If an ectopic pregnancy is not addressed the woman is at risk for “rupture and massive internal bleeding, requiring urgent surgery and risking death.”
They also cites pregnancy complications such as a uterine hemorrhage, in which physicians would be forced to wait until the amount of blood lost became “life-threatening” before an abortion could be induced.
In miscarriages, pregnant women who seek emergency department care could also face issues, the complaint argues.
“(A)n abortion is the necessary treatment in the event of uncontrolled bleeding from, for example, placental abruption or an ongoing miscarriage, even when fetal cardiac activity may still be detectable,” according to the complaint.
Largely, the complaint takes issue with the difference between “health threatening” and “life threatening” complications, proposing a variety of questions physicians may face.
“No clinical bright line defines when a patient’s condition becomes life-threatening. At what point does the condition of a pregnant woman with a uterine hemorrhage deteriorate from health-threatening to life-threatening? How many blood units does she have to have lose? One? Two? Five? How fast does she have to be bleeding? Soaking through two pads an hour? Three? How low does her blood pressure need to be? 90 mm HG over 60 mm HG? 80 over 50? And at what point in time does the condition of a pregnant woman with sepsis from a uterine infection deteriorate from health-threatening to life-threatening? If the standard treatment of IV fluids does not stop her blood pressure from dropping, is her condition now life-threatening?” the complaint questions.
They also argue the law would disproportionately impact women in rural areas and women of color.
The organizations asked the court to grant the DOJ’s injunction.
The states that supported the lawsuit included California, New York, Colorado, Connecticut, Delaware, Hawaii, Illinois, Maine, Maryland, Massachusetts, Michigan, Minnesota, Nevada, New Jersey, New Mexico, North Carolina, Oregon, Pennsylvania, Rhode Island, and Washington, and the District of Columbia.

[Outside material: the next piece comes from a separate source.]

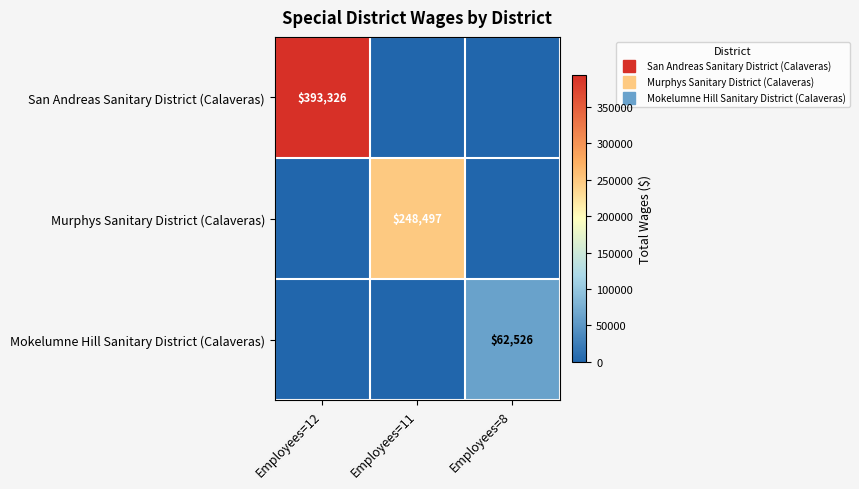

Count the Mokelumne Hill Sanitary District (Calaveras) values in the range 0 to 62526.

3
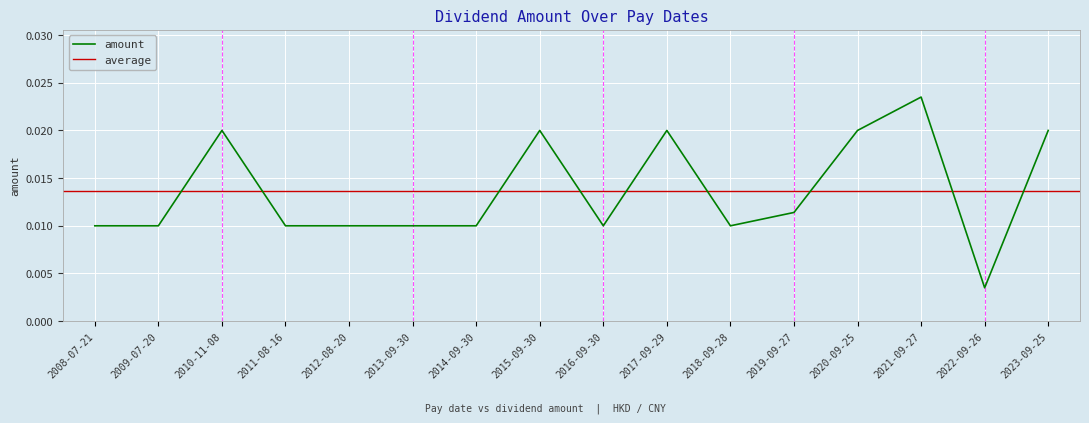

Reading left to right, transcribe all the data shown in this chart.

2008-07-21=0.0	2009-07-20=0.0	2010-11-08=0.0	2011-08-16=0.0	2012-08-20=0.0	2013-09-30=0.0	2014-09-30=0.0	2015-09-30=0.0	2016-09-30=0.0	2017-09-29=0.0	2018-09-28=0.0	2019-09-27=0.0	2020-09-25=0.0	2021-09-27=0.0	2022-09-26=0.0	2023-09-25=0.0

In the motion, states say they have “a strong interest in protecting the rights of their residents who may need emergency medical care while present as students, workers, or visitors in Idaho and other states that may attempt to prohibit emergency abortion care contrary to EMTALA’s requirements. In addition, if patients in Idaho are denied necessary emergency abortion care, they may travel to nearby states (including amici Oregon and Washington) to receive the emergency care they need. These States would thus experience additional pressures on their already overwhelmed hospital systems, especially in the rural and underserved areas of Oregon and Washington that border on Idaho.”
They also ask the court to support the DOJ’s injunction.
As of about 12 p.m. Tuesday, the Idaho Attorney General’s Office had not yet filed its response to the DOJ’s complaint. According to the Idaho Capital Sun, District Judge Lynn B. Winmill has partially granted the Idaho Legislature’s request to intervene.
Arguments in the case are set to be heard on Aug. 22 at the federal courthouse in Boise.